*Task to carry out:* The reply should be an exact repeat of the listing, with no pictures in it.

*Raw data:*

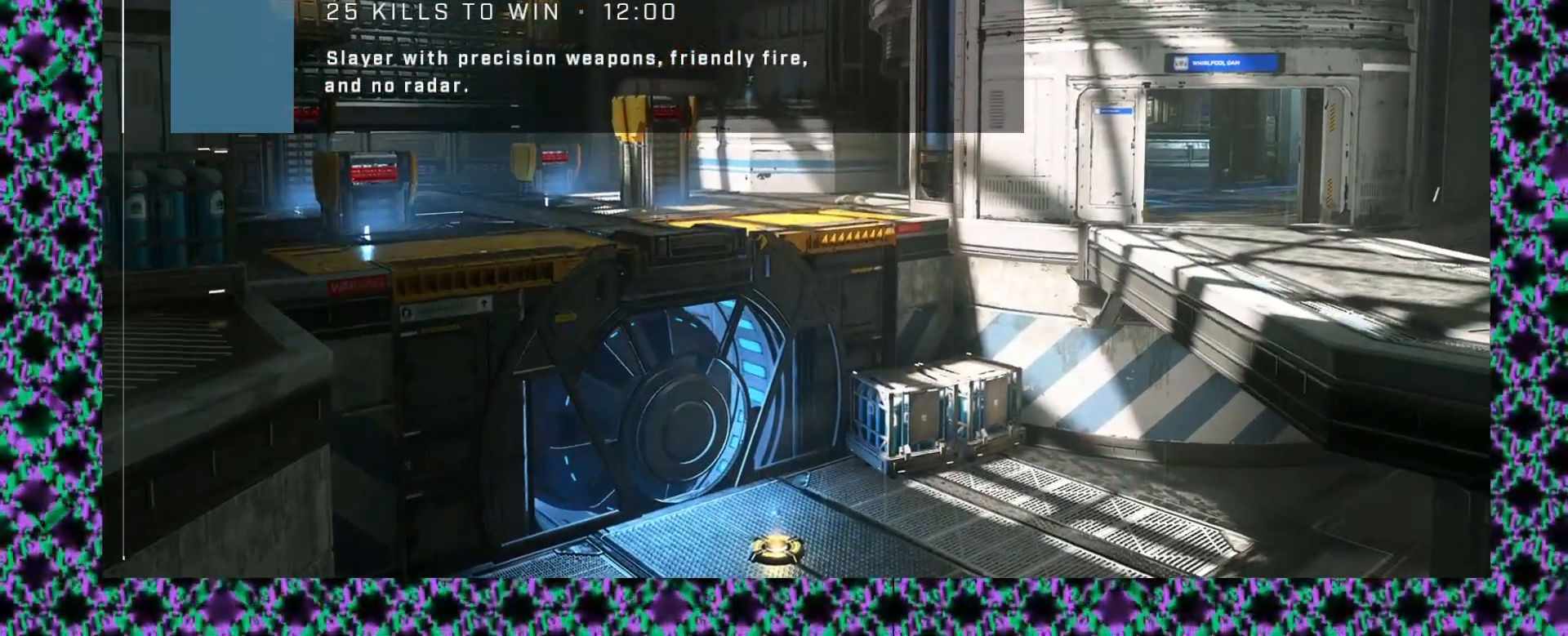
{"dt_ms": 500, "buttons": [], "left_stick": "center", "events": []}
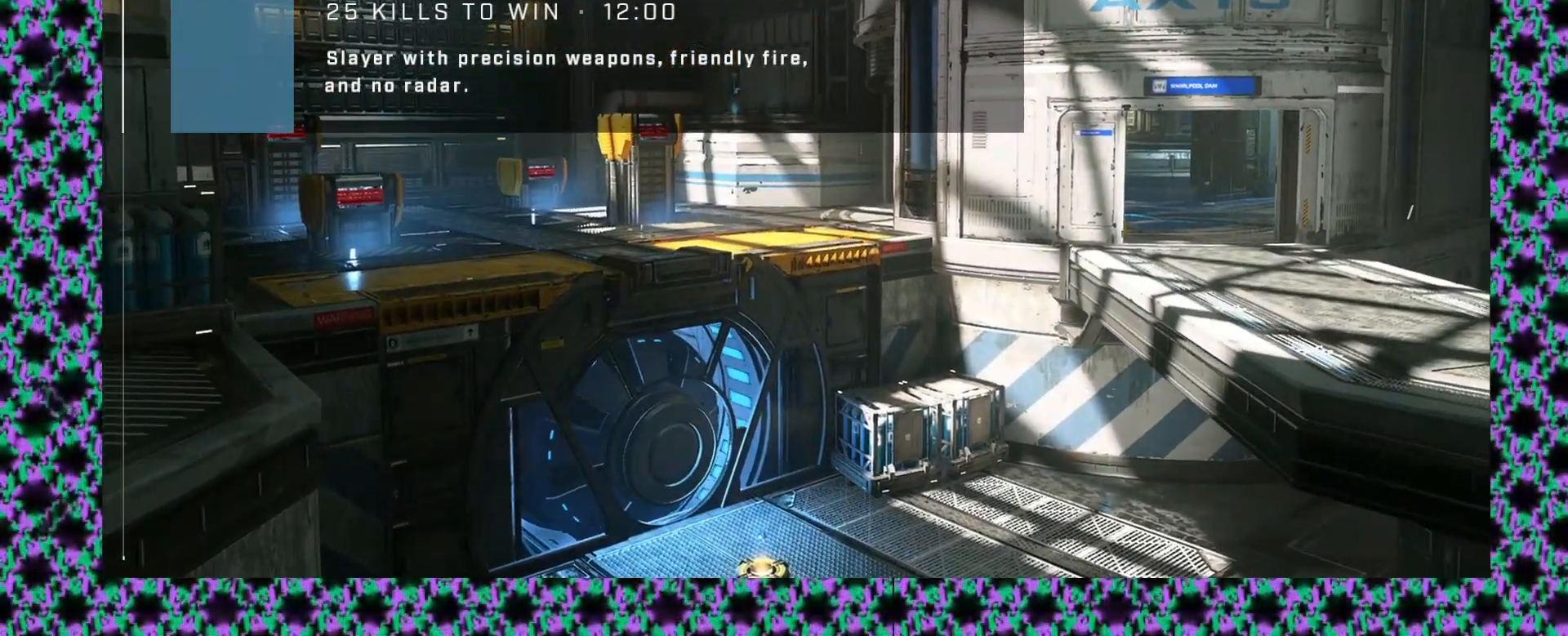
{"dt_ms": 500, "buttons": [], "left_stick": "center"}
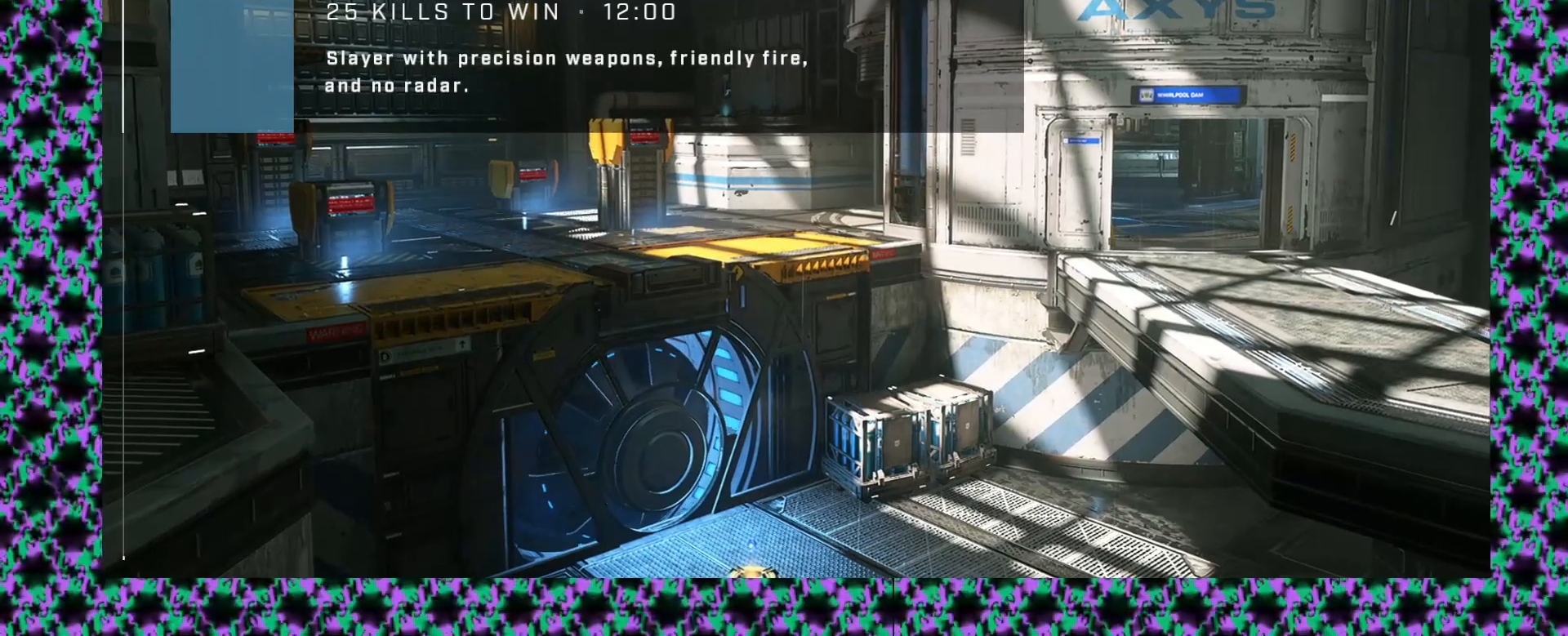
{"dt_ms": 500, "buttons": ["L2"], "left_stick": "center", "events": [[383, "L2", "down"]]}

*Reply:*
{"dt_ms": 500, "buttons": [], "left_stick": "center", "events": []}
{"dt_ms": 500, "buttons": [], "left_stick": "center"}
{"dt_ms": 500, "buttons": ["L2"], "left_stick": "center", "events": [[383, "L2", "down"]]}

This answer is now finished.